Só Dez KaeMe
A quarta amanheceu com jeito de segunda-feira, dia da semana escolhido pela maioria das pessoas para se iniciar um projeto novo, uma dieta ou retomar uma atividade que por algum motivo deixou de ser feita.
Dez minutos após o relógio marcar cinco horas da manhã, soou o alarme proforma. Velhinhos costumam acordar cedo, ainda mais quando temos algo a fazer no dia seguinte pelo qual ansiamos.
O caminho para chegar ao Clube foi diferente, pela Avenida São Pedro, sem entulhos sob a Castelo Branco, mas aquela passagem não é convidativa, escura e lúgubre. Do outro lado do viaduto, uma imagem clara estimulava a continuar a viagem, a rua que margeia o Rio e dá acesso às docas do cais. Um vigia com as mãos nos bolsos, a touca enfiada na cabeça, cobrindo as orelhas, me olhava desconfiado, o pescoço enterrado nos ombros a fim de fugir do frio do sereno que caía ao fim da madrugada. A cidade ainda dormia. Mais a frente uma grande poça d’água que cobria a rua de uma lateral a outra, nos obrigava a marchar com o carro de forma lenta e contínua, parar no meio não é uma boa escolha.
O portão do Clube semicerrado confirma que o período de transição reconstrutivo ainda não terminou. Alguns carros estão estacionados sem a ordem de sempre. O que determina as vagas agora, são os parcos espaços que o lodo não tomou conta.
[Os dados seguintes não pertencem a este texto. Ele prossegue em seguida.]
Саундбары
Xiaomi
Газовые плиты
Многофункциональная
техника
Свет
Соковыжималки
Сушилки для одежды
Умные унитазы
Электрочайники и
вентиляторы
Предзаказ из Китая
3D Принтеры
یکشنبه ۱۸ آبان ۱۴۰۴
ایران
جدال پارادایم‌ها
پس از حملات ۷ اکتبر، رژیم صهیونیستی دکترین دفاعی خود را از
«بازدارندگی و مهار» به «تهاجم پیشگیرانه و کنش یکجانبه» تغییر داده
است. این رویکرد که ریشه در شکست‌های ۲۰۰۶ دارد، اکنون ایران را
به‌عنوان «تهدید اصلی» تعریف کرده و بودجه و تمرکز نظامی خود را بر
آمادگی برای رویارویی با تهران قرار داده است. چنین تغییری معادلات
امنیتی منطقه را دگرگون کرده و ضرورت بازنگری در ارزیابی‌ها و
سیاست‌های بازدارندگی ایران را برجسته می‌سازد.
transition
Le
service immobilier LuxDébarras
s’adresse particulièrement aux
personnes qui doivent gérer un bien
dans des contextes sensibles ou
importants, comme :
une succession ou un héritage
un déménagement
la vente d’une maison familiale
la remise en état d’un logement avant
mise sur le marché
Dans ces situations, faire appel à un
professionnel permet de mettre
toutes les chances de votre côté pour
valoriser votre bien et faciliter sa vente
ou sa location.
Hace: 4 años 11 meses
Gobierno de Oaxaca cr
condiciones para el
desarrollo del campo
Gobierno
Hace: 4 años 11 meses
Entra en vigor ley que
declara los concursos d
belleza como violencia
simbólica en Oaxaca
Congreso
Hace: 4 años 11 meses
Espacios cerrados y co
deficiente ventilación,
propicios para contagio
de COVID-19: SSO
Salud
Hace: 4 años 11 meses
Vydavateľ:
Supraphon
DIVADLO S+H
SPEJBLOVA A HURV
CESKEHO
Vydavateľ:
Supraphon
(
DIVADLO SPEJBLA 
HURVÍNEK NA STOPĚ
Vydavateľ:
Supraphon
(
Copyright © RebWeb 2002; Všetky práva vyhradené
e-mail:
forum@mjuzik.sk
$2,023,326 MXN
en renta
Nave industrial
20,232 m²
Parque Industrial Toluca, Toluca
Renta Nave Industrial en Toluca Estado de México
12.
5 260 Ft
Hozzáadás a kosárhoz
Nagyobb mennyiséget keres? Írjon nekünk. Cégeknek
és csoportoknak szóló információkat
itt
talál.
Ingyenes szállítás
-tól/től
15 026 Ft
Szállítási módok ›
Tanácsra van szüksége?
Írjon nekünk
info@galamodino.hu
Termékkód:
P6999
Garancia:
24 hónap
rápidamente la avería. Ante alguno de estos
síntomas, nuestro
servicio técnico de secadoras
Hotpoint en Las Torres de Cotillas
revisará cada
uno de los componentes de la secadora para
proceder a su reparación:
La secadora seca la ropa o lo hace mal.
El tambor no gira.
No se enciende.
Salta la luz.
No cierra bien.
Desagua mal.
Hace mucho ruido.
O aroma do café do Adão foi substituído por um ar úmido, lembrando um aquário gigante esvaziado para limpeza. As luzes brilham na garagem, meus olhos mais ainda quando revejo alguns dos velhos amigos de guerra prontos para desenferrujar as juntas tomadas pelo limo do sedentarismo temporário, imposto por um curto período de dois meses eternos. No local do mural de feltro verde e suas tachinhas, somente a parede de tijolo a vista, pintada de branco, descascada pela força do lavajato que não conseguiu retirar as manchas do barro.
O professor costuma dizer que existem dois tipos de atletas (Master), os que gostam de remar e os que gostam de treinar. Eu faço parte da primeira leva, mas para se remar bem, é necessário estar em boa forma física, para que a nossa mente consiga enviar comandos aos músculos, e estes obedeçam, mesmo quando cansados.
Remar no ergômetro é muito chato, mente quem diz o contrário, ainda mais para um franzino peso leve como eu. Os setenta quilos ainda se mantém, a massa magra composta por músculos agora está acumulada no cinturão adiposo da barriga e pneus.
Cumprir só dez quilômetros na máquina, remando de forma contínua com voga baixa, é o mínimo a ser feito. O primeiro reencontro com os treinamentos é algo simples, sentar e remar, livre de preocupações, metas e números, mas o peso da idade aumenta de forma proporcional aos minutos que o famigerado cronômetro acumula a frente dos teus olhos.
Para encerrar a semana, um sábado gelado, quebrado pelo abraço caloroso e apertado de duas amigas juvenis que o remo uniu, cinematográfico, uma das meninas com as pernas dobradas, livres no ar, enquanto a outra girava, sorriam e riam emocionadas de olhos fechados.
Este sonho não há de acabar.
4 comentário
Regina Conti · 6 de julho de 2024 às 22:37
Texto fantástico!!!!
historiasderemador · 7 de julho de 2024 às 11:00
Obrigado!
Joaquim Ameba · 7 de julho de 2024 às 14:49
Dizem que a rotina mata, mas a ausência é ainda mais fatal.
Um eterno recomeçar diário é o segredo para a que a rotina não faça o serviço sujo.